I'm working on a rather software-intensive application (video encoder) at the moment, and am trying everything possible to optimise my code. I have discovered that the on-board 32kB SRAM does not seem to be as fast as it should be:
After writing some simple data-copying benchmarks, I have the following results:
DDR to DDR copy = 40.8 MB/s (copyback mode)
DDR to DDR copy = 79.2 MB/s (write-through mode)
SRAM to SRAM copy = 129.6 MB/s
Cache to cache copy = 399.2 MB/s
(Platform is MCF54450 at 240MHz with mobile-DDR external memory.

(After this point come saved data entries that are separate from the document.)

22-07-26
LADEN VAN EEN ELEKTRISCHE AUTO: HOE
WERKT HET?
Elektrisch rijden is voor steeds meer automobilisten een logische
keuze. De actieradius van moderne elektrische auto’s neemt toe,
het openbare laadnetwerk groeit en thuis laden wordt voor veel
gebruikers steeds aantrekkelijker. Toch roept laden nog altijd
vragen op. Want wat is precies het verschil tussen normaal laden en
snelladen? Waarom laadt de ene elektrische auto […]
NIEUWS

Copies run with simple MOVEM loops - not DMA)
Now, the datasheet says the SRAM is single-cycle and on the processor's local high-speed bus. Should this not therefore give a bandwidth of 960MB/s, or copy performance of 480MB/s for 32-bit wide memory? I'm getting this sort of speed from the cache, but the SRAM seems far too slow. If the SRAM is this slow, what's the point of it? Code or data structures will always be faster in cached external memory.
I have played about with the RAMBAR settings, and am accessing the SRAM properly - not through the backdoor!
Thanks for any advice!
PS. If anyone's interested in my benchmarking routines, let me know and I'll post them.